Ce pays a été fait par des esprits jeunes. Aujourd’hui, il semble, comme en Palestine d’ailleurs, gouverné par de vieux esprits belliqueux. La fuite en avant du gouvernement israélien actuel, le vote des pleins pouvoirs au Premier Ministre Netanyahou afin de pouvoir déclencher seul une guerre, la « securitization » de l’Iran ou la construction savante de l’obsession iranienne pour en faire l’ennemi ultime numéro 1 (« amalek »), le glissement vers une guerre totale contre le Hezbollah au Liban, et l’Iran derrière lui, montrent à quel point, le projet de paix d’Herzl s’est aussi transformé en réalité guerrière. Avec des responsabilités partagées, notamment une idéologie elle aussi guerrière du Hamas, et un monde arabo-musulman qui n’est guère sorti de ses démons. Car le contexte géopolitique permettant populisme, agitation des peurs, improvisation, impulsivité, religiosité, manichéisme, jouent en faveur de Netanyahou avec l’arrivée de Donald Trump.

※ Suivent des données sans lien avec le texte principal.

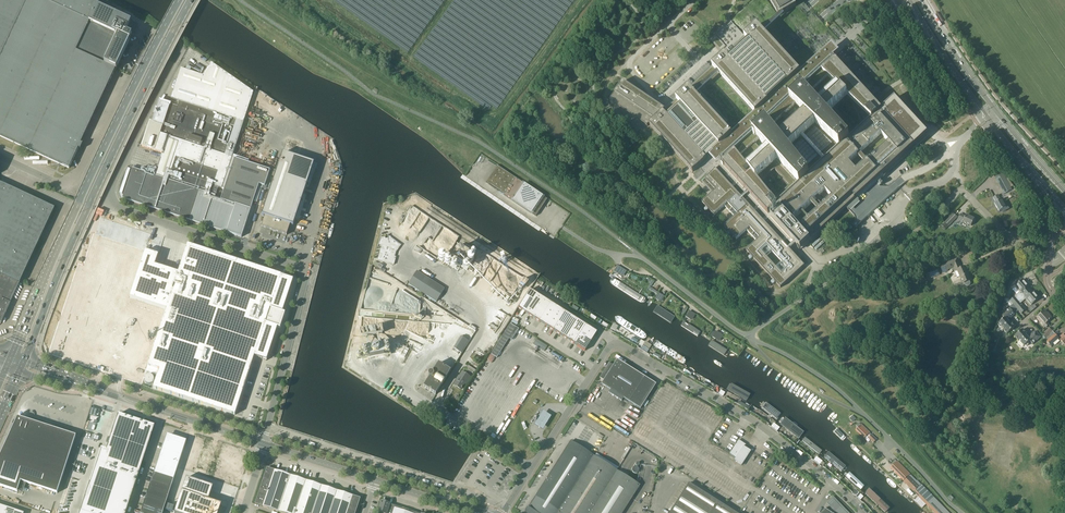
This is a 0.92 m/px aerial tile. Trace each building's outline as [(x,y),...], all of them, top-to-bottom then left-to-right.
[(41,155),(41,156),(41,161),(51,161),(51,165),(51,166),(58,165),(59,164),(60,164),(69,168),(78,148),(81,149),(83,145),(80,144),(115,69),(105,64),(119,35),(89,22),(97,6),(99,1),(96,0),(0,0),(0,136),(41,155)] [(779,17),(797,6),(793,0),(770,0),(779,17)] [(97,6),(89,22),(119,35),(105,64),(115,69),(116,69),(117,67),(119,62),(127,45),(128,42),(129,40),(131,35),(128,33),(129,31),(131,32),(133,28),(131,27),(133,23),(130,22),(126,20),(119,17),(115,15),(107,11),(97,6)] [(785,15),(784,14),(779,17),(778,16),(761,30),(764,33),(785,15)] [(707,208),(706,208),(705,209),(704,210),(704,211),(705,211),(705,212),(706,212),(707,212),(708,212),(708,211),(709,211),(709,210),(714,216),(724,206),(734,217),(724,226),(729,232),(728,232),(727,233),(727,234),(727,235),(727,236),(728,236),(729,236),(730,236),(730,235),(731,235),(731,234),(736,240),(747,230),(756,241),(746,251),(751,256),(750,256),(749,257),(749,258),(749,259),(749,260),(750,260),(751,260),(752,260),(752,259),(753,259),(753,258),(774,281),(773,281),(772,281),(771,282),(771,283),(771,284),(772,284),(772,285),(773,285),(774,285),(775,284),(775,283),(775,282),(781,288),(805,266),(790,250),(796,244),(801,250),(807,244),(880,177),(894,165),(915,146),(890,119),(891,118),(883,109),(882,110),(834,58),(845,48),(841,43),(837,39),(800,72),(782,53),(764,33),(761,30),(757,26),(752,30),(750,28),(744,35),(731,21),(710,40),(724,56),(680,96),(678,98),(665,110),(663,108),(664,106),(663,106),(662,105),(661,104),(660,104),(659,105),(623,81),(610,101),(648,126),(649,125),(692,171),(690,173),(700,185),(702,182),(712,193),(702,202),(707,208)] [(150,122),(142,147),(162,153),(155,176),(132,168),(123,198),(158,210),(242,237),(259,184),(264,186),(270,170),(248,163),(249,160),(232,154),(253,92),(211,63),(202,76),(180,69),(170,99),(179,102),(177,107),(160,101),(157,110),(156,109),(154,114),(155,115),(152,123),(150,122)] [(293,226),(314,163),(282,153),(262,215),(265,216),(261,227),(287,235),(290,225),(293,226)] [(548,200),(497,166),(486,183),(536,216),(548,200)] [(1004,174),(996,179),(1004,194),(1012,190),(1004,174)] [(2,323),(11,303),(10,303),(20,282),(54,208),(45,204),(0,183),(0,322),(2,323)] [(998,195),(994,198),(996,202),(995,203),(995,204),(996,205),(999,211),(1003,209),(1004,212),(1009,209),(1006,203),(1004,204),(1002,200),(1001,200),(998,195)] [(945,222),(945,223),(949,226),(958,217),(953,213),(945,222)] [(961,214),(958,219),(964,221),(963,222),(971,226),(975,219),(969,216),(968,215),(967,215),(966,216),(961,214)] [(812,245),(814,247),(824,238),(822,236),(812,245)] [(394,254),(395,254),(397,249),(401,245),(391,238),(386,238),(386,237),(381,237),(378,245),(379,245),(379,244),(382,244),(378,259),(394,264),(397,256),(394,256),(394,254)] [(825,239),(815,248),(817,250),(827,241),(825,239)] [(145,251),(130,297),(166,309),(145,372),(157,376),(153,388),(235,415),(254,356),(266,361),(277,327),(280,328),(285,313),(282,312),(293,279),(281,275),(187,244),(178,273),(155,265),(158,255),(145,251)] [(458,272),(469,254),(460,248),(448,265),(449,266),(453,259),(457,262),(453,268),(453,269),(457,262),(461,265),(457,271),(458,272)] [(470,256),(465,263),(470,266),(475,259),(470,256)] [(957,259),(941,266),(944,273),(948,270),(947,268),(953,266),(955,272),(958,270),(964,283),(965,282),(966,285),(966,286),(968,286),(970,285),(971,284),(971,283),(970,280),(971,280),(965,267),(961,269),(957,259)] [(940,274),(937,268),(929,271),(932,278),(940,274)] [(408,284),(419,291),(417,293),(424,297),(426,295),(436,302),(444,289),(417,271),(408,284)] [(650,307),(653,301),(614,275),(611,281),(650,307)] [(1015,297),(1010,301),(1013,304),(1014,304),(1030,290),(1028,287),(1029,286),(1024,279),(1020,282),(1019,283),(1016,286),(1021,292),(1016,297),(1015,297)] [(530,290),(518,308),(522,310),(525,312),(525,313),(530,305),(531,304),(537,294),(533,292),(530,290)] [(1030,290),(1014,304),(1022,313),(1026,310),(1021,304),(1027,298),(1032,305),(1035,302),(1036,302),(1036,301),(1040,298),(1034,292),(1033,293),(1030,290)] [(537,294),(531,304),(538,308),(544,299),(541,296),(537,294)] [(544,299),(538,308),(545,312),(551,303),(547,301),(544,299)] [(677,325),(681,319),(654,302),(653,301),(650,307),(673,322),(677,325)] [(544,314),(539,322),(540,322),(545,325),(546,326),(549,328),(553,330),(565,312),(561,310),(558,307),(555,305),(551,303),(545,312),(544,314)] [(530,305),(525,313),(526,313),(529,315),(532,317),(537,310),(538,308),(531,304),(530,305)] [(537,310),(532,317),(536,319),(539,322),(544,314),(545,312),(538,308),(537,310)] [(999,324),(999,326),(1001,327),(1002,327),(1004,329),(1004,330),(1008,334),(1016,327),(1012,323),(1011,324),(1010,323),(1007,320),(1010,317),(1011,318),(1015,314),(1010,309),(1002,316),(1005,318),(999,323),(999,324)] [(1036,315),(1030,320),(1033,323),(1038,318),(1046,327),(1048,325),(1047,323),(1052,318),(1051,317),(1052,317),(1050,315),(1049,315),(1045,310),(1038,317),(1036,315)] [(565,312),(553,330),(553,331),(556,333),(560,335),(572,316),(568,314),(565,312)] [(572,316),(560,335),(563,337),(567,339),(573,329),(579,321),(575,318),(572,316)] [(681,319),(677,325),(704,343),(709,336),(691,326),(681,319)] [(579,321),(575,327),(581,331),(585,325),(579,321)] [(622,321),(619,326),(646,344),(650,338),(642,333),(622,321)] [(510,324),(491,354),(497,358),(513,333),(515,335),(519,329),(516,327),(510,324)] [(580,333),(580,334),(591,341),(597,332),(585,325),(581,331),(580,333)] [(360,330),(361,338),(384,334),(382,326),(360,330)] [(573,329),(567,339),(570,341),(574,344),(578,336),(580,334),(580,333),(581,331),(575,327),(573,329)] [(1043,335),(1046,339),(1053,332),(1053,331),(1049,328),(1044,333),(1043,335)] [(1023,329),(1015,337),(1019,341),(1020,340),(1025,346),(1027,346),(1029,345),(1028,343),(1031,341),(1033,344),(1041,337),(1036,331),(1031,335),(1032,336),(1029,339),(1026,335),(1027,334),(1023,329)] [(1059,338),(1055,334),(1053,332),(1046,339),(1048,340),(1047,341),(1051,345),(1059,338)] [(578,336),(574,344),(577,346),(585,351),(590,343),(591,341),(580,334),(578,336)] [(709,336),(704,343),(727,358),(731,352),(725,347),(718,344),(719,342),(709,336)] [(537,339),(533,344),(544,351),(548,346),(537,339)] [(687,361),(654,341),(651,347),(666,356),(683,367),(687,361)] [(371,347),(361,348),(363,359),(368,358),(369,358),(369,359),(384,356),(384,355),(389,354),(389,353),(388,349),(389,349),(388,348),(387,344),(388,344),(388,343),(382,344),(378,345),(378,346),(371,347)] [(603,374),(601,377),(604,380),(601,384),(610,390),(609,393),(621,401),(623,398),(629,402),(640,409),(656,384),(645,377),(626,365),(617,359),(613,365),(612,364),(610,363),(609,362),(609,363),(610,363),(607,367),(606,370),(605,369),(604,373),(604,374),(603,374)] [(429,377),(423,387),(435,395),(451,371),(450,371),(438,363),(432,373),(431,372),(430,372),(429,373),(428,373),(428,374),(428,376),(429,377)] [(480,367),(475,364),(474,363),(473,365),(470,363),(469,366),(468,365),(466,369),(473,373),(474,372),(475,372),(476,371),(476,372),(480,367)] [(711,375),(691,364),(688,369),(704,379),(721,388),(724,383),(711,375)] [(462,372),(454,385),(461,389),(464,384),(466,384),(471,377),(462,372)] [(726,391),(739,399),(743,401),(749,404),(752,399),(743,393),(729,385),(726,391)] [(758,402),(754,407),(776,423),(780,418),(758,402)] [(543,429),(551,416),(546,413),(543,411),(535,424),(538,426),(543,429)] [(80,512),(126,512),(140,471),(131,468),(145,423),(113,413),(101,450),(101,451),(93,476),(92,476),(80,512)] [(17,492),(21,481),(57,493),(76,436),(18,417),(0,455),(0,486),(17,492)] [(784,421),(780,426),(788,432),(797,440),(801,434),(784,421)] [(859,423),(856,425),(858,428),(856,430),(864,438),(867,435),(867,436),(869,437),(869,438),(874,443),(877,440),(872,435),(870,433),(869,433),(861,425),(859,423)] [(186,441),(185,440),(185,441),(178,439),(178,438),(175,437),(174,438),(167,436),(162,452),(161,451),(154,472),(174,479),(186,441)] [(819,457),(823,451),(806,438),(802,443),(803,444),(819,457)] [(593,456),(572,442),(570,441),(528,507),(527,507),(528,508),(527,510),(527,512),(561,512),(558,511),(568,495),(593,456)] [(751,451),(745,447),(746,445),(743,443),(743,444),(738,441),(729,454),(736,458),(734,460),(742,465),(751,451)] [(192,446),(185,466),(227,481),(234,460),(192,446)] [(836,461),(827,455),(823,460),(832,466),(835,469),(836,470),(840,474),(844,469),(840,465),(838,463),(836,461)] [(616,470),(593,456),(568,495),(558,511),(561,512),(589,512),(616,470)] [(897,461),(891,468),(899,476),(901,475),(905,479),(903,480),(904,482),(909,477),(911,479),(913,477),(911,475),(910,476),(909,475),(910,474),(897,461)] [(255,504),(283,512),(355,512),(360,498),(267,468),(255,504)] [(616,470),(589,512),(622,512),(640,485),(616,470)] [(174,479),(154,472),(152,480),(171,487),(174,479)] [(848,473),(844,477),(858,491),(860,492),(864,487),(848,473)] [(904,482),(926,504),(935,512),(949,512),(933,497),(917,481),(915,483),(911,479),(909,477),(904,482)] [(175,512),(219,512),(222,504),(206,499),(211,486),(187,478),(175,512)] [(171,487),(152,480),(149,489),(168,495),(171,487)] [(688,484),(670,512),(734,512),(688,484)] [(168,495),(149,489),(146,497),(166,503),(168,495)] [(865,497),(880,511),(881,512),(882,512),(886,512),(889,510),(886,507),(869,491),(864,496),(865,497)] [(166,503),(146,497),(143,505),(163,512),(166,503)] [(833,499),(828,503),(834,509),(830,512),(824,509),(821,512),(847,512),(833,499)] [(390,504),(381,501),(378,512),(382,512),(416,512),(390,504)]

Si les camps de la mort ont accéléré la matérialisation terrestre d’un Etat pour les juifs, l’idéologie sioniste ancienne préexistait et avait songé à un minimum d’harmonie avec les Arabes. Mais peu importe : il fallait de toute urgence un foyer pour les rescapés et les Juifs qui ne se sentaient plus en sécurité nulle part sur cette planète et surtout en Europe. La priorité des Pères fondateurs n’était déjà plus au romantisme édulcoré de la vision d’Herzl que l’on pouvait encore lire dans son roman d’anticipation, Altneuland. Et les Arabes se braquèrent. On connaît la suite.

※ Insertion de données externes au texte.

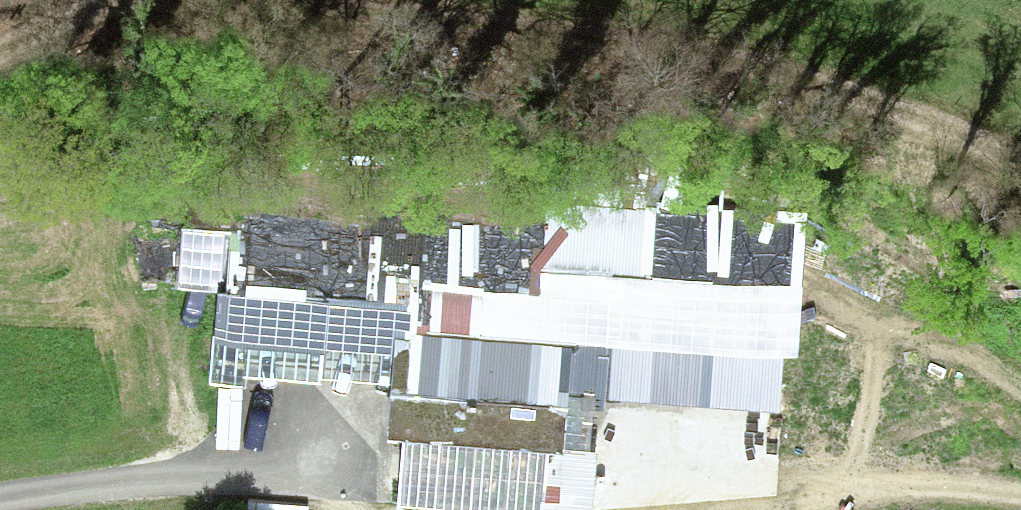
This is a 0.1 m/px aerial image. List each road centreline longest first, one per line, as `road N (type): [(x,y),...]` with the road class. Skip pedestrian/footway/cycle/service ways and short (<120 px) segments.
road 1 (track): [(0,58),(78,16),(175,17),(276,1),(521,40),(698,53),(920,131),(1020,178)]
road 2 (track): [(598,509),(696,431),(1020,501)]
road 3 (track): [(0,497),(261,465),(363,509)]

Ce fut à l’origine, à la fin du XIXe siècle, un formidable pari lancé aux chancelleries européennes de réunir les Juifs sur une même terre, qui a abouti à la création d’un des Etats les plus puissants au monde. Un Etat créé sur l’injustice, sur l’horreur, sur la résilience. L’opportunité du juif nouveau sur une terre nouvelle fut un sacré défi à la civilisation. Et cela a marché. Comment nier le miracle israélien quelles qu’en aient été les méthodes pour y parvenir ? Ce serait bien que cela continue. Cette fameuse résilience des peuples exterminés a produit des forces improbables au cœur de la psyché juive pour faire d’un petit foyer, un pays puissant, des plus modernes qui soient, surarmé, surdéveloppé, mais toujours aussi inadapté à son environnement et plus inégalitaire que jamais.
Et pour cause. Les origines ne trompent pas : pensé en Europe, par des Européens, l’idée de l’Etat d’Israël s’est concrétisée en 1947, lors du vote du plan de partage des Nations Unies, sur un calque moyen-oriental chaotique et torturé, au détriment d’un Etat palestinien mort-né. Soixante-dix ans plus tard, Israël n’est déjà plus un nouvel Etat (beaucoup sont nés aussi de la chute de l’URSS et de la montée des indépendantismes dans le monde depuis) et s’est fondu dans le paysage par tous les moyens. Israël est devenu un Etat normal, normalisé avec ses forces et ses faiblesses. C’est le « par tous les moyens » qui peut poser question.
Considérée encore aujourd’hui, comme « la seule démocratie du Proche-Orient », le fonctionnement d’Israël est présenté depuis des décennies comme le système idéal de rempart régional qui résiste aux vagues sans fin des totalitarismes régionaux. Les « Printemps arabes » n’y ont rien fait.
Où va-t-on ?
Israël se radicalise et par contagion devient par certains aspects tout aussi inégalitaire, discriminatoire, raciste que certains de ses voisins. Ce n’est sûrement pas ce que souhaitait Theodor Herzl lorsque l’on relit Altneuland, où l’on pouvait ainsi suivre avec excitation la manière dont lui imaginait voir se réaliser son fantasme d’un Etat juif au cœur du monde arabe ; comme un roman-photo, science et politique, culture et économie à l’appui. Le monde arabe de l’époque n’était pas celui d’aujourd’hui : il y’avait un territoire autoritaire, l’Empire ottoman. Désormais, il y’en a une multitude qui ne s’en sortent pas quelles que soient toutes les raisons invoquées aussi.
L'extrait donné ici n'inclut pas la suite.